***** Supplied entries *****

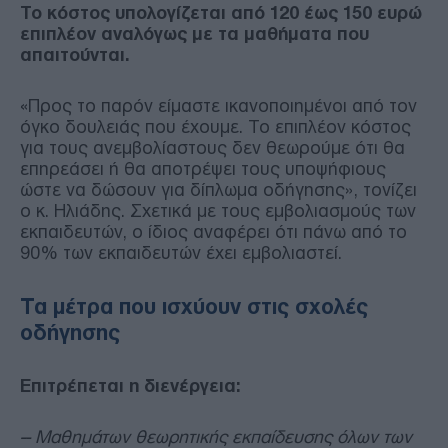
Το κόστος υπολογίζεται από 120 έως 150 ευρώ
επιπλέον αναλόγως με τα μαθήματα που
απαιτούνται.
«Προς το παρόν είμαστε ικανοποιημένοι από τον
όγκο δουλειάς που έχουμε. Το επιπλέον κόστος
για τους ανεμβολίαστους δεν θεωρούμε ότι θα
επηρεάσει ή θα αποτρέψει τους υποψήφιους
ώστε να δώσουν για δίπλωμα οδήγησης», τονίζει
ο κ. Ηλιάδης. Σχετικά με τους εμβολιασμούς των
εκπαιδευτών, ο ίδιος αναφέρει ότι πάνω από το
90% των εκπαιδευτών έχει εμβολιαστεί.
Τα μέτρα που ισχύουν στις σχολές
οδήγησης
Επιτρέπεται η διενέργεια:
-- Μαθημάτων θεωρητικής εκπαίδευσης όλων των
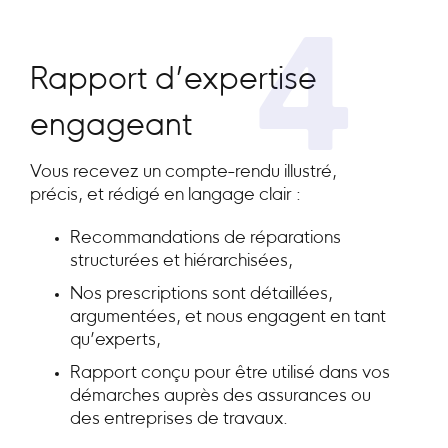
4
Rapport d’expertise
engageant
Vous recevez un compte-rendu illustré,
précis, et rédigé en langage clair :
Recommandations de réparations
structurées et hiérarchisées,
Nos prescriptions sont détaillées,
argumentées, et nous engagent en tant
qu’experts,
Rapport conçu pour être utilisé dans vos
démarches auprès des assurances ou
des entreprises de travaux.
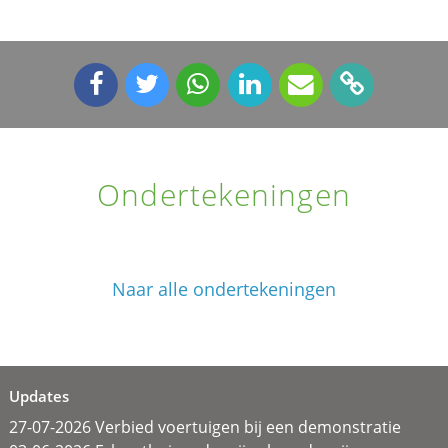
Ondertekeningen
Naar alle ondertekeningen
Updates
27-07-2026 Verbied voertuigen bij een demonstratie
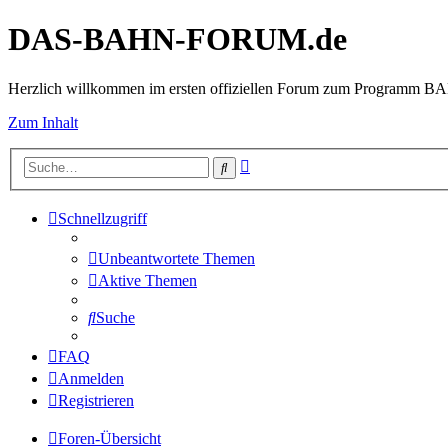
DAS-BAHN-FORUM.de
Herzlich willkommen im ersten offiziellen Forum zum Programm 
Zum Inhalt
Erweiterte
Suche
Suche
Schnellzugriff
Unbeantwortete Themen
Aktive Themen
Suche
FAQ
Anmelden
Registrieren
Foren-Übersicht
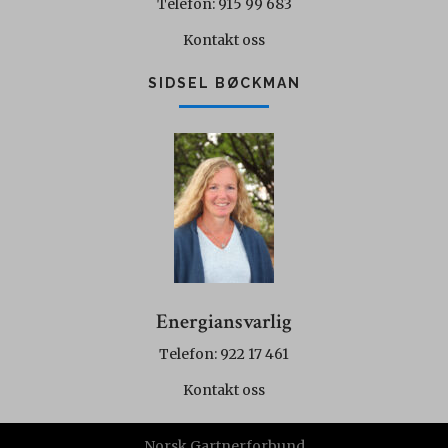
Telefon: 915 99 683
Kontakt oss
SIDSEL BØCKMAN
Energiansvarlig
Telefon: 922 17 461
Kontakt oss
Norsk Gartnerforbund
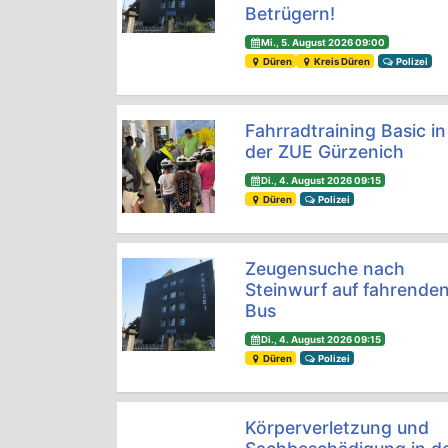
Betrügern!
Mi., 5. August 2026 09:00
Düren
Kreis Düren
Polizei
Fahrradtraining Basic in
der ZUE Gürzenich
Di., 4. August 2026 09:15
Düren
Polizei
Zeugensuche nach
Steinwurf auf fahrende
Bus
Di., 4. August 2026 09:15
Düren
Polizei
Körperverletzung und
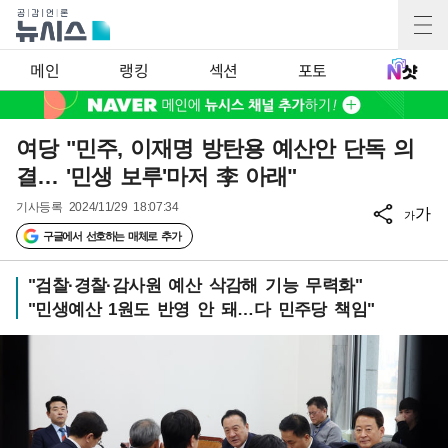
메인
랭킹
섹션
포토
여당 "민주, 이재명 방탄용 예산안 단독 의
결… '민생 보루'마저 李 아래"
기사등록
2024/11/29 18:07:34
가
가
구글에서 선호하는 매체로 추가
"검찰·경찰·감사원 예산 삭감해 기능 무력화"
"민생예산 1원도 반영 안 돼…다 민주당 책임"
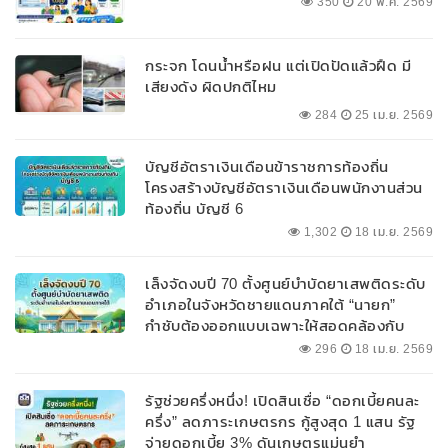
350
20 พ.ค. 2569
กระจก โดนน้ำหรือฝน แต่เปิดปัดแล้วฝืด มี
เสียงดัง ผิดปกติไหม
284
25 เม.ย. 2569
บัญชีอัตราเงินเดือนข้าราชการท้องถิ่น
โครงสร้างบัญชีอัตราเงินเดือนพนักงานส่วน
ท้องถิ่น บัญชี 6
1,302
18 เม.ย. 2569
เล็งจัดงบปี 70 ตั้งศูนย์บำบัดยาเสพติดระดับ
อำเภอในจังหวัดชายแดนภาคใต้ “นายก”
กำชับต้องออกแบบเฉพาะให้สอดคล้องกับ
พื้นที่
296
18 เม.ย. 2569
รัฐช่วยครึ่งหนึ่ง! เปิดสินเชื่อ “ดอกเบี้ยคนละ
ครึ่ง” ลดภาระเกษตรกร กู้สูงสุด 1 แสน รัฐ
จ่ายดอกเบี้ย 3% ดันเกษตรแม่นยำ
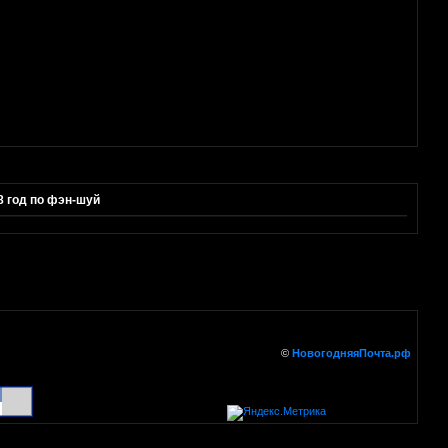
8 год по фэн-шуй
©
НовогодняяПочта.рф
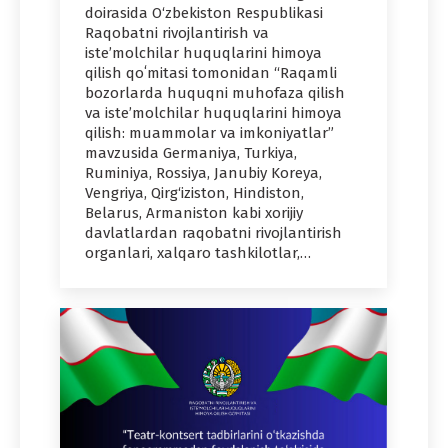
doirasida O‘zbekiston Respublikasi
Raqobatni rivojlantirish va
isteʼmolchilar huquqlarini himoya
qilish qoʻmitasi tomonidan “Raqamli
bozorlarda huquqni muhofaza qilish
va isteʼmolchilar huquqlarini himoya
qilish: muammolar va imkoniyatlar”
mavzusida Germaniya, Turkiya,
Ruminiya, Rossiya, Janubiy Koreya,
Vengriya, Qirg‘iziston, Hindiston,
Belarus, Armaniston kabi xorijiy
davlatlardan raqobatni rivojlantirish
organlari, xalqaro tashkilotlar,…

*****

[Problem requirements] Copy every record exactly as written, leaving out the pictures.

[Result for this exercise]
Το κόστος υπολογίζεται από 120 έως 150 ευρώ
επιπλέον αναλόγως με τα μαθήματα που
απαιτούνται.
«Προς το παρόν είμαστε ικανοποιημένοι από τον
όγκο δουλειάς που έχουμε. Το επιπλέον κόστος
για τους ανεμβολίαστους δεν θεωρούμε ότι θα
επηρεάσει ή θα αποτρέψει τους υποψήφιους
ώστε να δώσουν για δίπλωμα οδήγησης», τονίζει
ο κ. Ηλιάδης. Σχετικά με τους εμβολιασμούς των
εκπαιδευτών, ο ίδιος αναφέρει ότι πάνω από το
90% των εκπαιδευτών έχει εμβολιαστεί.
Τα μέτρα που ισχύουν στις σχολές
οδήγησης
Επιτρέπεται η διενέργεια:
-- Μαθημάτων θεωρητικής εκπαίδευσης όλων των
4
Rapport d’expertise
engageant
Vous recevez un compte-rendu illustré,
précis, et rédigé en langage clair :
Recommandations de réparations
structurées et hiérarchisées,
Nos prescriptions sont détaillées,
argumentées, et nous engagent en tant
qu’experts,
Rapport conçu pour être utilisé dans vos
démarches auprès des assurances ou
des entreprises de travaux.
Ondertekeningen
Naar alle ondertekeningen
Updates
27-07-2026 Verbied voertuigen bij een demonstratie
DAS-BAHN-FORUM.de
Herzlich willkommen im ersten offiziellen Forum zum Programm 
Zum Inhalt
Erweiterte
Suche
Suche
Schnellzugriff
Unbeantwortete Themen
Aktive Themen
Suche
FAQ
Anmelden
Registrieren
Foren-Übersicht
Telefon: 915 99 683
Kontakt oss
SIDSEL BØCKMAN
Energiansvarlig
Telefon: 922 17 461
Kontakt oss
Norsk Gartnerforbund
Betrügern!
Mi., 5. August 2026 09:00
Düren
Kreis Düren
Polizei
Fahrradtraining Basic in
der ZUE Gürzenich
Di., 4. August 2026 09:15
Düren
Polizei
Zeugensuche nach
Steinwurf auf fahrende
Bus
Di., 4. August 2026 09:15
Düren
Polizei
Körperverletzung und
메인
랭킹
섹션
포토
여당 "민주, 이재명 방탄용 예산안 단독 의
결… '민생 보루'마저 李 아래"
기사등록
2024/11/29 18:07:34
가
가
구글에서 선호하는 매체로 추가
"검찰·경찰·감사원 예산 삭감해 기능 무력화"
"민생예산 1원도 반영 안 돼…다 민주당 책임"
350
20 พ.ค. 2569
กระจก โดนน้ำหรือฝน แต่เปิดปัดแล้วฝืด มี
เสียงดัง ผิดปกติไหม
284
25 เม.ย. 2569
บัญชีอัตราเงินเดือนข้าราชการท้องถิ่น
โครงสร้างบัญชีอัตราเงินเดือนพนักงานส่วน
ท้องถิ่น บัญชี 6
1,302
18 เม.ย. 2569
เล็งจัดงบปี 70 ตั้งศูนย์บำบัดยาเสพติดระดับ
อำเภอในจังหวัดชายแดนภาคใต้ “นายก”
กำชับต้องออกแบบเฉพาะให้สอดคล้องกับ
พื้นที่
296
18 เม.ย. 2569
รัฐช่วยครึ่งหนึ่ง! เปิดสินเชื่อ “ดอกเบี้ยคนละ
ครึ่ง” ลดภาระเกษตรกร กู้สูงสุด 1 แสน รัฐ
จ่ายดอกเบี้ย 3% ดันเกษตรแม่นยำ
8 год по фэн-шуй
©
НовогодняяПочта.рф
doirasida O‘zbekiston Respublikasi
Raqobatni rivojlantirish va
isteʼmolchilar huquqlarini himoya
qilish qoʻmitasi tomonidan “Raqamli
bozorlarda huquqni muhofaza qilish
va isteʼmolchilar huquqlarini himoya
qilish: muammolar va imkoniyatlar”
mavzusida Germaniya, Turkiya,
Ruminiya, Rossiya, Janubiy Koreya,
Vengriya, Qirg‘iziston, Hindiston,
Belarus, Armaniston kabi xorijiy
davlatlardan raqobatni rivojlantirish
organlari, xalqaro tashkilotlar,…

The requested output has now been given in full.